Interesting story. I lived in Georgia and Texas and knew these guys and gals before I started law school in New York City.

I think a major problem we face right now, as a community, is how we educate aspiring attorneys. I am preparing a letter to the dean of my law school and the American Bar Association. It is the first entry on my blog:



Fascinating. You wouldn't happen to have contact info for this country lawyer, would you? I would love to talk w/someone like this to learn more about his career trajectory. How did he get to the apparently successful, relatively relaxed and happy place he seems to be in today? And how does someone manage a jack-of-all-trades law practice like that? Sounds to me like a pretty good way to go.


Well, being a lawyer in a small town myself, and having several good friends who have those practices, let me tell you that like everything it's a double edged sword. Town I work in has 3000 people, county 19,000.

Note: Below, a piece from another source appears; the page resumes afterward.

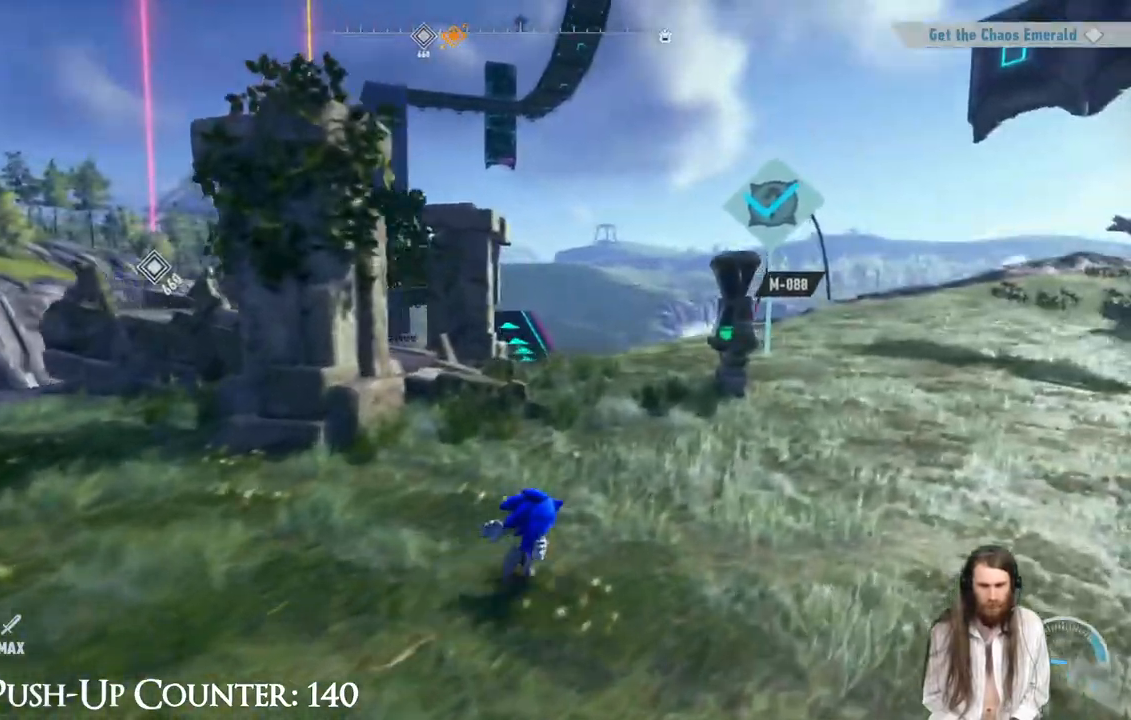
{"buttons": [], "left_stick": "up-right", "right_stick": "center", "events": [[267, "left_stick", "up"], [300, "right_stick", "left"], [417, "left_stick", "up-right"], [483, "right_stick", "center"]]}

You'll do domestic relations work to start out because it pays the bills, but you quickly want out because you run into those people whose kids you took away in Wal-Mart and such. You'll never hit it too big as you'll not do much personal injury because 1) you don't keep the staff because you don't want the overhead, 2) you don't advertise much, 3) because people think that the big money cases take big city lawyers. However, what constitutes a lot of money in a town that size is a lot different from what constitutes a lot of money in a city, so you'll certainly be comfortable.

Of course, even collecting on your other cases can be hard, because the people don't have much money, or it's a friend, or a family member, or a friend of a friend, and you'll sometimes feel bad about pushing for collections. But if you're smart, you'll pick up a part time job - city attorney, municipal judge, for some easy income and more importantly the health care coverage. Your real money will come in knowing the bankers, realtors, etc. - they will send real estate deals your way, or let you know when stuff can picked up cheap because a person is about to go under or really needs out from under property.

As far as the jack-of-all-trades thing goes, it doesn't bother you much until you talk to a specialist. Then you spend the next week or so stressed thinking of all the cases you've handled with similar implications to the one he/she was talking about and how you had no clue X, Y, or Z was important.

As for regrets, you'll have them, they are just the inverse of the city attorneys. You could make more money in the city, you would be anonymous, there would be more to do outside of work, etc. Everything is a tradeoff, but you better like small town life. Or get yourself a condo in a city to escape to.